_WHAT THE TASK ASKS:_ Show every line from the entries that follow which holds the word "Courtyard".

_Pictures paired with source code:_
"""

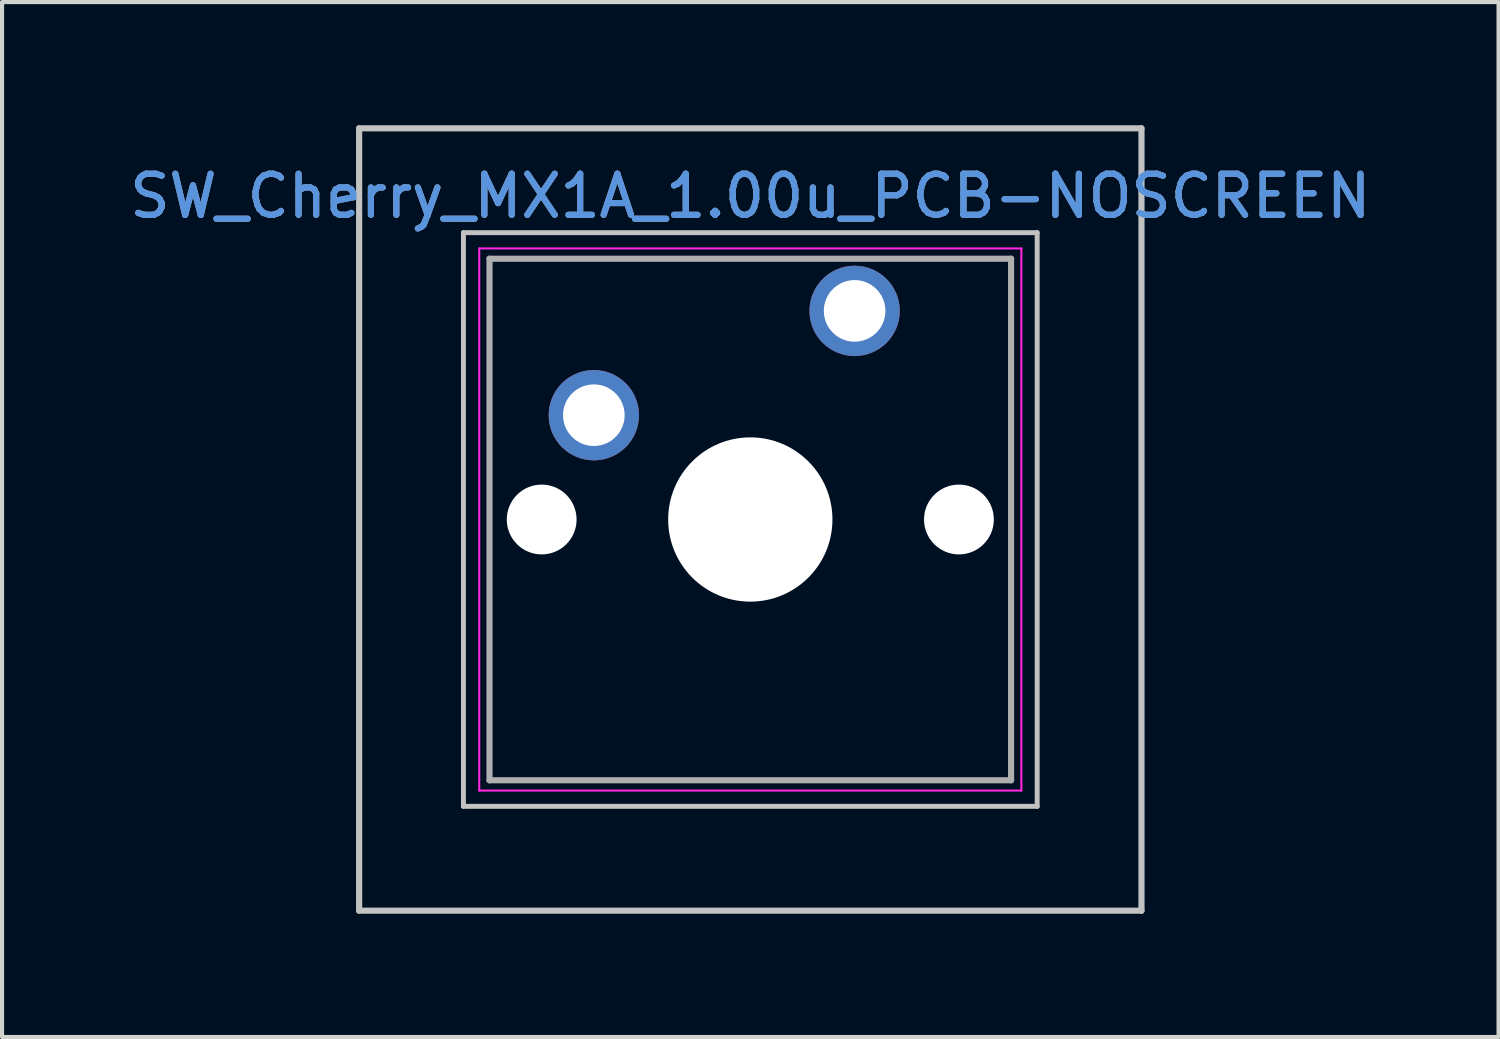
<source format=kicad_pcb>
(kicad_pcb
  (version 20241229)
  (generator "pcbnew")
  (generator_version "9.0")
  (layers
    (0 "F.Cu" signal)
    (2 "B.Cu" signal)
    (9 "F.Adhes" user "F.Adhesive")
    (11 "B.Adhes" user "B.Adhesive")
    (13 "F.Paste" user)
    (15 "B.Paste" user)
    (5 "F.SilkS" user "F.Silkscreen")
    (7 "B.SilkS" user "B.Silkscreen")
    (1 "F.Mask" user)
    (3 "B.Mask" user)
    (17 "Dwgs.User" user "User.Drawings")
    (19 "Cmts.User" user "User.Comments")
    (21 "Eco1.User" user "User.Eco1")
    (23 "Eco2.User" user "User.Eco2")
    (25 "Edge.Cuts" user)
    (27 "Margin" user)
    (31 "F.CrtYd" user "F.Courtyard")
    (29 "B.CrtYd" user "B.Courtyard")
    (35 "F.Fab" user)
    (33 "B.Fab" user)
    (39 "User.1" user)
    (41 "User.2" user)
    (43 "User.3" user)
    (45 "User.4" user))
  (footprint "SW_Cherry_MX1A_1.00u_PCB-NOSCREEN"
    (layer "F.Cu")
    (at 15.22 9.6)
    (property "Reference" "SW_Cherry_MX1A_1.00u_PCB-NOSCREEN" (at 0 -7.874 0) (layer "Cmts.User") (effects (font (size 1 1) (thickness 0.15))))
    (attr through_hole)
    (fp_line (start -9.525 -9.525) (end 9.525 -9.525) (stroke (width 0.15) (type solid)) (layer "Dwgs.User"))
    (fp_line (start -9.525 9.525) (end -9.525 -9.525) (stroke (width 0.15) (type solid)) (layer "Dwgs.User"))
    (fp_line (start -6.985 -6.985) (end 6.985 -6.985) (stroke (width 0.12) (type solid)) (layer "Dwgs.User"))
    (fp_line (start -6.985 6.985) (end -6.985 -6.985) (stroke (width 0.12) (type solid)) (layer "Dwgs.User"))
    (fp_line (start 6.985 -6.985) (end 6.985 6.985) (stroke (width 0.12) (type solid)) (layer "Dwgs.User"))
    (fp_line (start 6.985 6.985) (end -6.985 6.985) (stroke (width 0.12) (type solid)) (layer "Dwgs.User"))
    (fp_line (start 9.525 -9.525) (end 9.525 9.525) (stroke (width 0.15) (type solid)) (layer "Dwgs.User"))
    (fp_line (start 9.525 9.525) (end -9.525 9.525) (stroke (width 0.15) (type solid)) (layer "Dwgs.User"))
    (fp_line (start -6.6 -6.6) (end 6.6 -6.6) (stroke (width 0.05) (type solid)) (layer "F.CrtYd"))
    (fp_line (start -6.6 6.6) (end -6.6 -6.6) (stroke (width 0.05) (type solid)) (layer "F.CrtYd"))
    (fp_line (start 6.6 -6.6) (end 6.6 6.6) (stroke (width 0.05) (type solid)) (layer "F.CrtYd"))
    (fp_line (start 6.6 6.6) (end -6.6 6.6) (stroke (width 0.05) (type solid)) (layer "F.CrtYd"))
    (fp_line (start -6.35 -6.35) (end 6.35 -6.35) (stroke (width 0.15) (type solid)) (layer "F.Fab"))
    (fp_line (start -6.35 6.35) (end -6.35 -6.35) (stroke (width 0.15) (type solid)) (layer "F.Fab"))
    (fp_line (start 6.35 -6.35) (end 6.35 6.35) (stroke (width 0.15) (type solid)) (layer "F.Fab"))
    (fp_line (start 6.35 6.35) (end -6.35 6.35) (stroke (width 0.15) (type solid)) (layer "F.Fab"))
    (fp_text user "${REFERENCE}" (at 0 -7.874 0) (layer "F.Fab") (effects (font (size 1 1) (thickness 0.15))))
    (pad "" np_thru_hole circle (at -5.08 0) (size 1.7 1.7) (drill 1.7) (layers "*.Cu" "*.Mask"))
    (pad "" np_thru_hole circle (at 0 0) (size 4 4) (drill 4) (layers "*.Cu" "*.Mask"))
    (pad "" np_thru_hole circle (at 5.08 0) (size 1.7 1.7) (drill 1.7) (layers "*.Cu" "*.Mask"))
    (pad "1" thru_hole circle (at 2.54 -5.08) (size 2.2 2.2) (drill 1.5) (layers "*.Cu" "*.Mask"))
    (pad "2" thru_hole circle (at -3.81 -2.54) (size 2.2 2.2) (drill 1.5) (layers "*.Cu" "*.Mask")))
  (gr_rect
    (start -3 -3)
    (end 33.44 22.2)
    (stroke (width 0.1) (type default))
    (fill no)
    (layer "Edge.Cuts")))
</source>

"""

_OUTPUT FOR THIS TASK:_
    (31 "F.CrtYd" user "F.Courtyard")
    (29 "B.CrtYd" user "B.Courtyard")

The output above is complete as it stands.